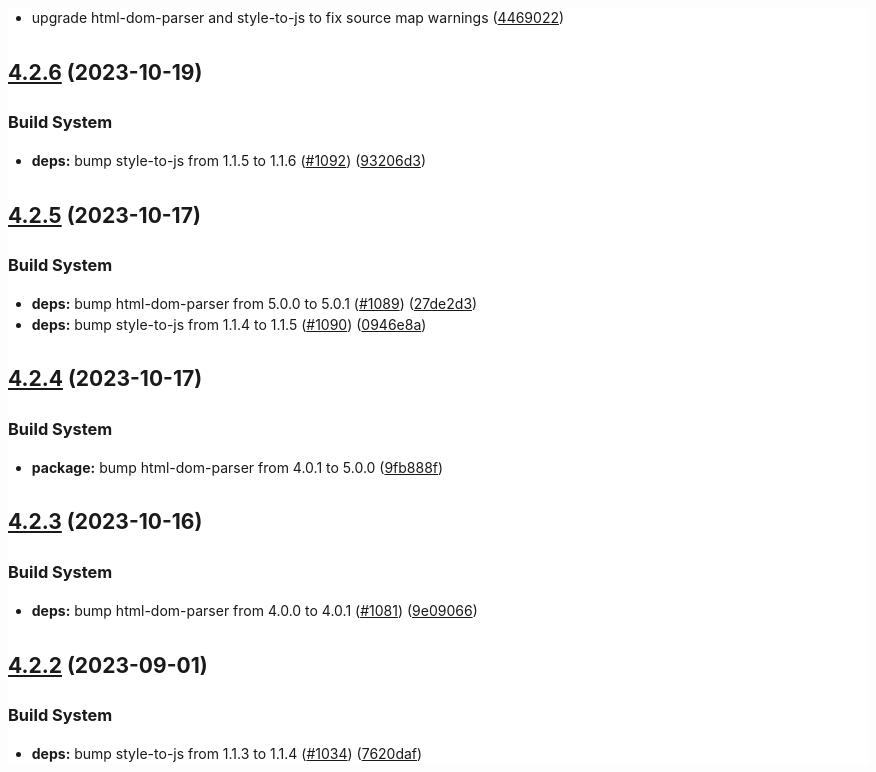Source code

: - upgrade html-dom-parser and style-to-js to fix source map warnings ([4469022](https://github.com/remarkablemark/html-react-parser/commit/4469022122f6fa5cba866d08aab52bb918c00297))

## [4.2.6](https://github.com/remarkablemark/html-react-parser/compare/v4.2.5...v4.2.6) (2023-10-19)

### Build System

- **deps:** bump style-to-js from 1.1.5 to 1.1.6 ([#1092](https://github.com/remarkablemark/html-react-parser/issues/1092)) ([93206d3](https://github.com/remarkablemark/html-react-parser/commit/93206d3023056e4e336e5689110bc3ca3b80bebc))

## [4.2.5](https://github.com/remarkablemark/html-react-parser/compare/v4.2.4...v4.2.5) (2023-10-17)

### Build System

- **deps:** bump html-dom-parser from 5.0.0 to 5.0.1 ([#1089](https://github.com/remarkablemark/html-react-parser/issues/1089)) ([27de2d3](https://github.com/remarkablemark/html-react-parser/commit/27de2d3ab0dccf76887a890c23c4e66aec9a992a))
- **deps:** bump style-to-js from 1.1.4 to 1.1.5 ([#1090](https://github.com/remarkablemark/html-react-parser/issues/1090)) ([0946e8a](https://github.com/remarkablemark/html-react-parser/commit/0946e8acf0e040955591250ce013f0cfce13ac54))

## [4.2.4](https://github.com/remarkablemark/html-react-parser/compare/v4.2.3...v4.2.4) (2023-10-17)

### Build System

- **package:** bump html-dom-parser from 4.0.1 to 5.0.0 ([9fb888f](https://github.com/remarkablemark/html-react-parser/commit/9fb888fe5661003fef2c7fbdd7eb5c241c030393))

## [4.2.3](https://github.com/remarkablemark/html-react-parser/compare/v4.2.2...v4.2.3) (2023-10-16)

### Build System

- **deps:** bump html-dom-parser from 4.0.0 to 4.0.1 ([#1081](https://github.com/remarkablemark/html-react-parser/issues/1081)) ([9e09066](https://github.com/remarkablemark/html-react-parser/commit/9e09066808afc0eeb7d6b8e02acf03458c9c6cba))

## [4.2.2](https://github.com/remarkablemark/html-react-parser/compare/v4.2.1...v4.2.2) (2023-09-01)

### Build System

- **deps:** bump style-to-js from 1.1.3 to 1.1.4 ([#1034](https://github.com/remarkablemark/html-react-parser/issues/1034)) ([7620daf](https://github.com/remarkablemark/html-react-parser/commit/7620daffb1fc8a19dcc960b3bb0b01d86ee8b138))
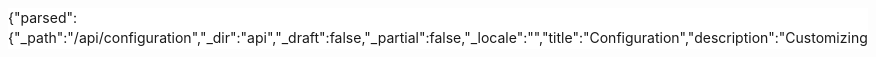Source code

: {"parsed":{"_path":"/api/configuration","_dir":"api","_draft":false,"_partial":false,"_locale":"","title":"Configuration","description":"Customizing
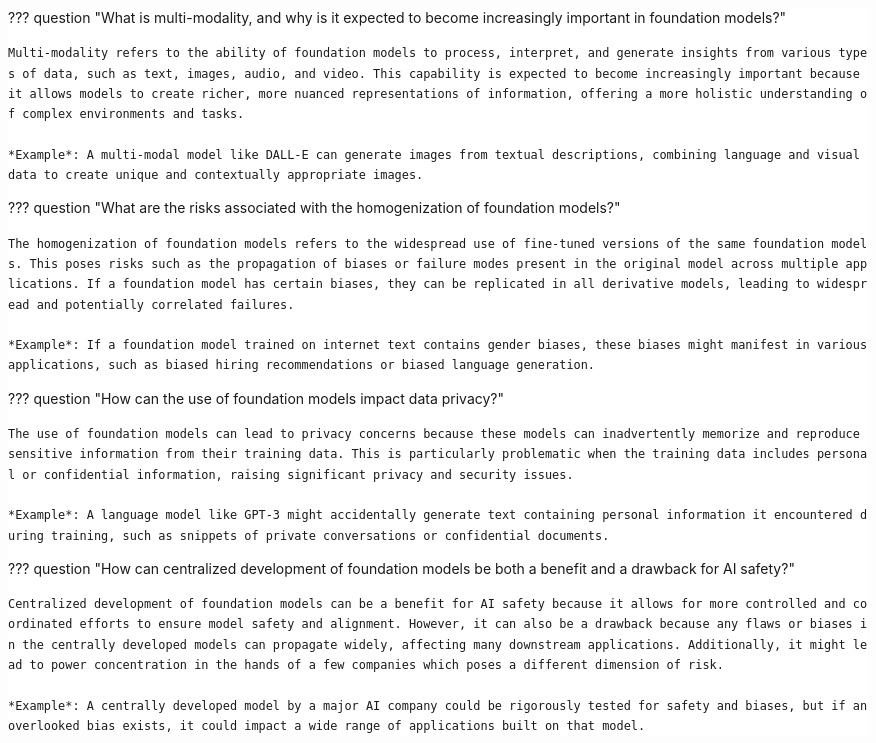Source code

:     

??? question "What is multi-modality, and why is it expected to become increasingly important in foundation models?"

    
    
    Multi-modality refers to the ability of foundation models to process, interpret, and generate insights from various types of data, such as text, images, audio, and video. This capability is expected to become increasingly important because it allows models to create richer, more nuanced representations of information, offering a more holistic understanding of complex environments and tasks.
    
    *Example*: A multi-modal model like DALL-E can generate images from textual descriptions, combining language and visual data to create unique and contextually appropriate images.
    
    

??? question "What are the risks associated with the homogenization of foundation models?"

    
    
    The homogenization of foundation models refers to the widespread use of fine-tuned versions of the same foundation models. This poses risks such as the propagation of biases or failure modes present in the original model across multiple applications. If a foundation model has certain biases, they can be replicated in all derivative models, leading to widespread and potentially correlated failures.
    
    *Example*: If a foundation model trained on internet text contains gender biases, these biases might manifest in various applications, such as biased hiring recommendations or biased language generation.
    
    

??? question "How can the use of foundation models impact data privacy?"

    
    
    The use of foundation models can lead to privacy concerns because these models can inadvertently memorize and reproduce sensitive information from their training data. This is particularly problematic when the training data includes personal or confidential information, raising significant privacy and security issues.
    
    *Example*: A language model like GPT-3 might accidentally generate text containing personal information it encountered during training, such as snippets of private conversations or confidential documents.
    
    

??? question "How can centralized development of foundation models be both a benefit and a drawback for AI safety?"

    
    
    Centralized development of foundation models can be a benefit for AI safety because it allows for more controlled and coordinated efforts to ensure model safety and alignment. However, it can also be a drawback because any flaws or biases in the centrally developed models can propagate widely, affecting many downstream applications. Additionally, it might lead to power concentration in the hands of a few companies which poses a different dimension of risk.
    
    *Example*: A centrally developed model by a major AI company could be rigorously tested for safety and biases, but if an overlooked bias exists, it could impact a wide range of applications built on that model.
════════
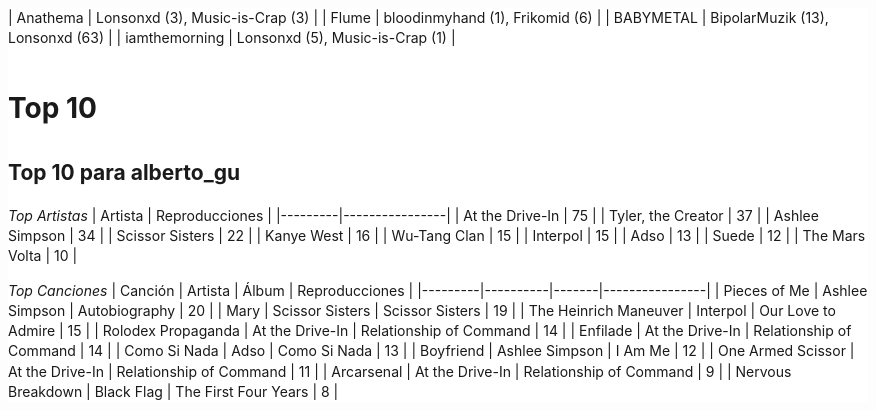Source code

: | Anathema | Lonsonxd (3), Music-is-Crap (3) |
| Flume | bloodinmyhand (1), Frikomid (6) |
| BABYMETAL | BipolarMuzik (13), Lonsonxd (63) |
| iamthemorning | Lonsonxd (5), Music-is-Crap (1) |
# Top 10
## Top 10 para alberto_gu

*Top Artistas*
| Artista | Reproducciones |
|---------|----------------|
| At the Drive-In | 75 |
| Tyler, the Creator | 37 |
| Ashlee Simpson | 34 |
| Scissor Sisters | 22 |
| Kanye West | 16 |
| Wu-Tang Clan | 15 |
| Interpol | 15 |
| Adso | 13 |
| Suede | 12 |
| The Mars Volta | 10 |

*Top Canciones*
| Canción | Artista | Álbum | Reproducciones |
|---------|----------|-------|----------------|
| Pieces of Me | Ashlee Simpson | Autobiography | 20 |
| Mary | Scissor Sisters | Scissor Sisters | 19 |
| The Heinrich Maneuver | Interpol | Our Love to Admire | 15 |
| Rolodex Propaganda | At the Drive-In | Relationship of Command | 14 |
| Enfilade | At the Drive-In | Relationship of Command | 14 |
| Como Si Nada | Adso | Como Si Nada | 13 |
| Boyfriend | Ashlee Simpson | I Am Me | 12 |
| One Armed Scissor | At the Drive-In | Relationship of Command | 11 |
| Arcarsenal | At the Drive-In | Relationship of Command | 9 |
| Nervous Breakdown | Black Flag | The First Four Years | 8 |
════════
_Exercise instructions_.
Your answer must consist solely of the lines above between the line holding "Autobiography | 20 |" and the line holding "Enfilade | At", inclusive, copied exactly.

_Solution_.
| Pieces of Me | Ashlee Simpson | Autobiography | 20 |
| Mary | Scissor Sisters | Scissor Sisters | 19 |
| The Heinrich Maneuver | Interpol | Our Love to Admire | 15 |
| Rolodex Propaganda | At the Drive-In | Relationship of Command | 14 |
| Enfilade | At the Drive-In | Relationship of Command | 14 |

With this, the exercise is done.